DATA RECORDS ::
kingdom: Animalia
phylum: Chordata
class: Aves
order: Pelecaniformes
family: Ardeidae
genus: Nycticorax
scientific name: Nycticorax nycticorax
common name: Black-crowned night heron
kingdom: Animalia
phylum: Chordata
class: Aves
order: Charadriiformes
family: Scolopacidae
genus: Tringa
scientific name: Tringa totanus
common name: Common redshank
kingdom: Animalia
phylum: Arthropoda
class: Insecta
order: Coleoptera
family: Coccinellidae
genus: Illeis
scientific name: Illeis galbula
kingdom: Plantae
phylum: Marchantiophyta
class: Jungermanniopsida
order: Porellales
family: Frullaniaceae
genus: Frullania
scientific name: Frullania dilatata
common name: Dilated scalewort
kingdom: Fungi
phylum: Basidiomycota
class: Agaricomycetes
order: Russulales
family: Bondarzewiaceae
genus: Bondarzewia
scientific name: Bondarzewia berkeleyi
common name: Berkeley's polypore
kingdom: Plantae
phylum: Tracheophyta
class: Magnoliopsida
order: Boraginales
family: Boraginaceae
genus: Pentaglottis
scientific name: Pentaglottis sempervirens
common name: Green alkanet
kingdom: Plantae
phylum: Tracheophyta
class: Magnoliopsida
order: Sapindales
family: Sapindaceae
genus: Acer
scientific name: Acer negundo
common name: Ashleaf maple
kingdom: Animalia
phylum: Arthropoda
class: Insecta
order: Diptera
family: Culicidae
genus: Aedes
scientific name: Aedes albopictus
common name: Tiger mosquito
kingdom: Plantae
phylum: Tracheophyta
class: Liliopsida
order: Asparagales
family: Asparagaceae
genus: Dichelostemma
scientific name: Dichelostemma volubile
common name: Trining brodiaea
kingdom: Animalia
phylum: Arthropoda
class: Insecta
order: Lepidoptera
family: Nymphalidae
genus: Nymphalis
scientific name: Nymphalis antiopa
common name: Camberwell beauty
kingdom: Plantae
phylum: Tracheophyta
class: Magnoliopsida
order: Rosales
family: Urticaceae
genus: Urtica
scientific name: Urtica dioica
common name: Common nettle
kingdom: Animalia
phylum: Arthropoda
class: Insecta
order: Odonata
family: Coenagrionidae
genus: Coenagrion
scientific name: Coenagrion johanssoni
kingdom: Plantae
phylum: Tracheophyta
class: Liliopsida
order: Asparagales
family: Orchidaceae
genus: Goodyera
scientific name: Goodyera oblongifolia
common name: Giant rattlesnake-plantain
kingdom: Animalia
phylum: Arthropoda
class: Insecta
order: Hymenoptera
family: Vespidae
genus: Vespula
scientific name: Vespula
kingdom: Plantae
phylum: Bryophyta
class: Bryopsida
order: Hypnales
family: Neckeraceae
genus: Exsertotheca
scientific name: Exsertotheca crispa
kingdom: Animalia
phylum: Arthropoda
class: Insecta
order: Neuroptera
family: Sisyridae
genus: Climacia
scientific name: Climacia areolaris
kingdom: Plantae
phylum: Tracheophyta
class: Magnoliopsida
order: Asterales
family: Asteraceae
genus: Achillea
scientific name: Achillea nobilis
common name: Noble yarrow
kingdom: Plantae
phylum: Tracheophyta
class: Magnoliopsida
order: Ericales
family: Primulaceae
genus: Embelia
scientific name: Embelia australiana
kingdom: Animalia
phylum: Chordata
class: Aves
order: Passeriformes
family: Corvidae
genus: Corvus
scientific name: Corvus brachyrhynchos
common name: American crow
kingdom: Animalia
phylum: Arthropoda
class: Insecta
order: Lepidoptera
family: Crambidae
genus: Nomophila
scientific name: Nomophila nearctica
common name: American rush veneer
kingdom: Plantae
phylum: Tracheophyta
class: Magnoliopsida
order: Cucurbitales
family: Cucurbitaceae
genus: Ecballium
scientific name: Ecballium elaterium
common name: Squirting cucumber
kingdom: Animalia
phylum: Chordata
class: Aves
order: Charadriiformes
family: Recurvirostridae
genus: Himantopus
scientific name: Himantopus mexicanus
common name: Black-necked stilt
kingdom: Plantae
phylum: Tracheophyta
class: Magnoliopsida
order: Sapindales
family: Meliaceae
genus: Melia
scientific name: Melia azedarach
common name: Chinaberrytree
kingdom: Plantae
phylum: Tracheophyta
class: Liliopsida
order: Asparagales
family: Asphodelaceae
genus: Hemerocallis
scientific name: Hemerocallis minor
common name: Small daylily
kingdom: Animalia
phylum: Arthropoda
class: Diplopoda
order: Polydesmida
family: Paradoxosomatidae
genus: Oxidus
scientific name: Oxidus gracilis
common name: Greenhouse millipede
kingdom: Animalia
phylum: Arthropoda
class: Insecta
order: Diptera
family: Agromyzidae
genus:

AIM ::
Copy out the stretch of the listing from the line containing "phylum: Marchantiophyta" through the line containing "common name: Green alkanet", both ends included, reproducing each line without any change.

EXPECTED OUTPUT ::
phylum: Marchantiophyta
class: Jungermanniopsida
order: Porellales
family: Frullaniaceae
genus: Frullania
scientific name: Frullania dilatata
common name: Dilated scalewort
kingdom: Fungi
phylum: Basidiomycota
class: Agaricomycetes
order: Russulales
family: Bondarzewiaceae
genus: Bondarzewia
scientific name: Bondarzewia berkeleyi
common name: Berkeley's polypore
kingdom: Plantae
phylum: Tracheophyta
class: Magnoliopsida
order: Boraginales
family: Boraginaceae
genus: Pentaglottis
scientific name: Pentaglottis sempervirens
common name: Green alkanet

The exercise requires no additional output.